Air sampling was only started a few days to one week after symptom onset during the late phase of infection, which may explain the low quantities of RSV and RV RNA collected from the air (Table 2). In several other studies, in which various air samplers were used, also low numbers of RSV RNA positive air samples were reported, with a detection rate ranging from 2.3 to 31.8 % [12,13,14, 16]. Moreover, in a recent study by Chamseddine et al., none of the collected air samples around RSV infected patients were positive for RSV RNA, while half of the air samples collected around influenza A virus-infected patients were positive for influenza virus RNA. However, attempts to isolate infectious influenza virus from these samples were not successful [15].

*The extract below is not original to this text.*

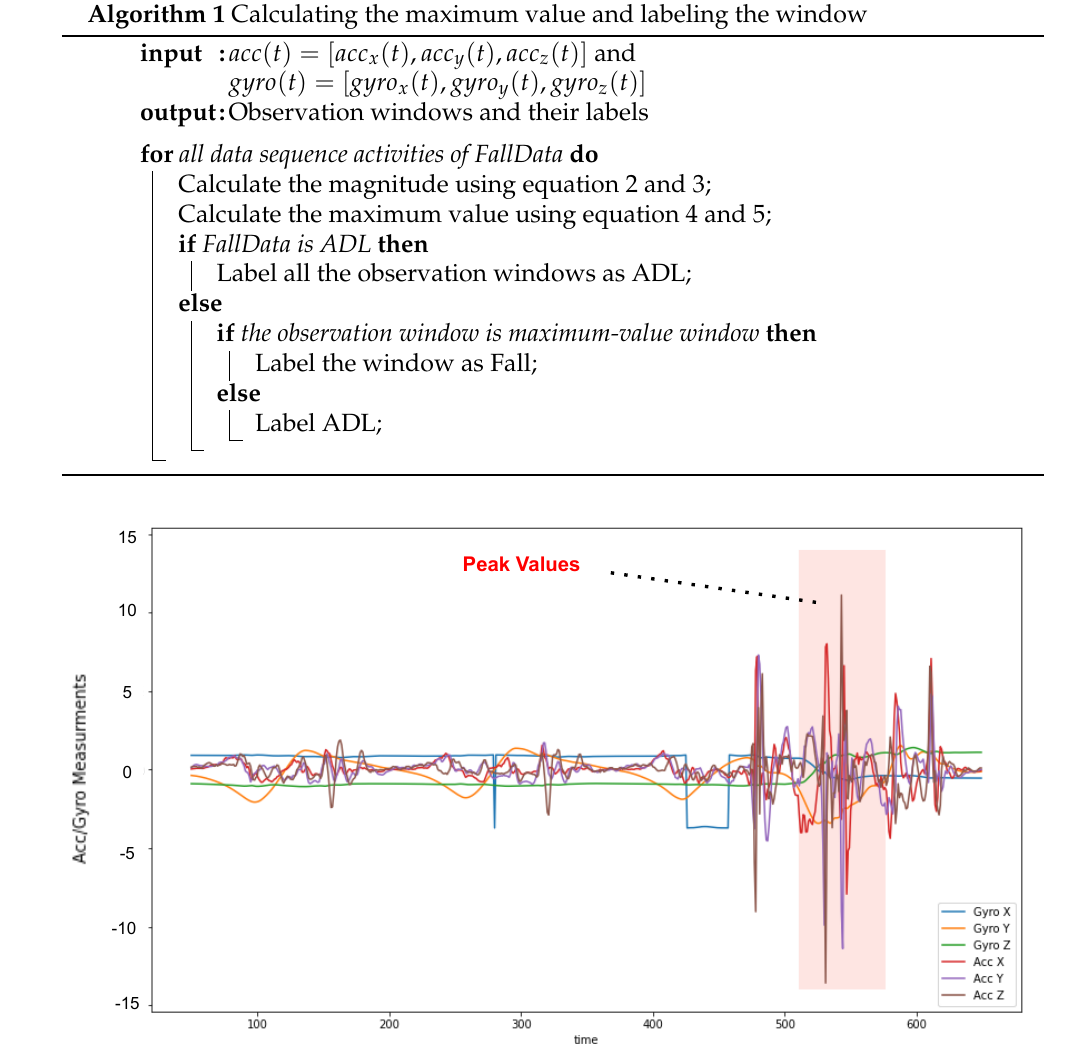
Figure 1. Sliding-window feature engineering based on the maximum signal (peak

Contrasting results were previously reported by Kulkarni et al., where air sampling around infants with RSV-confirmed bronchiolitis in general wards of a pediatric hospital resulted in the collection of high amounts of infectious RSV from the air [17]. Although viral quantities in the air decreased with increasing distance to the patient’s head, up to 105.6 plaque forming units (PFU) of infectious RSV were still collected 5 m away from the patient’s head. As in the present study, Kulkarni and colleagues used a six-stage Andersen cascade impactor, however, liquid medium was used as a collection medium. We have recently shown in an in-vitro set-up that the collection of infectious virus using liquid medium is less efficient than when semi-solid gelatin is used (as in the current study), so this does not explain the differences in collected amounts of RSV between the studies [19]. It should be noted that the Andersen cascade impactor was designed and validated with solid impaction media rather than liquids [18].

The small amounts of RSV RNA detected in large droplets and the total absence of infectious RSV in the air around infected infants as presented here, and the low detection rates of RSV RNA in the air in most other studies using various air samplers, indicate that transmission via the air is unlikely to be a route by which RSV spreads in the population. This observation is also supported by the fact that room-sharing of RSV infected and non-infected patients did not seem to influence the risk of nosocomial infections [21]. In addition, wearing gowns and gloves, and adhering to strict hygiene has been shown to reduce the risk of nosocomial RSV transmission considerably, further indicating that aerosol transmission is not efficient and possibly negligible in this context [22, 23].

To investigate the possibility of RSV transmission through fomites, we also took surface swabs of the bedrails and dataloggers on the last day of air sampling. In none of the surface swabs, RSV RNA was detected by qRT-PCR, which is in contrast to the study of Wan et al., where RSV RNA was detected on various objects [12]. A reason for the conflicting results might be the timepoint when the surface swabs were taken. Wan and colleagues took surface swabs shortly after the admission of patients. In our study, surface swabs were only taken on the last day of air sampling, during the late stage of RSV infection when RSV RNA levels in the patients had already decreased.

Conclusions

In conclusion, we here demonstrate that despite the shedding of infectious RSV from the nasopharynx of hospitalized infants, no or only low amounts of RSV RNA were detected, but no infectious RSV was detected in any of the collected air samples. RSV RNA was only detected in large droplet samples on only a limited number of days. These results suggests that in the current hospital setting, RSV transmission through the air at later stages of infection was negligible and that the implementation of contact and droplet precautions, as currently employed in most hospitals, is sufficient.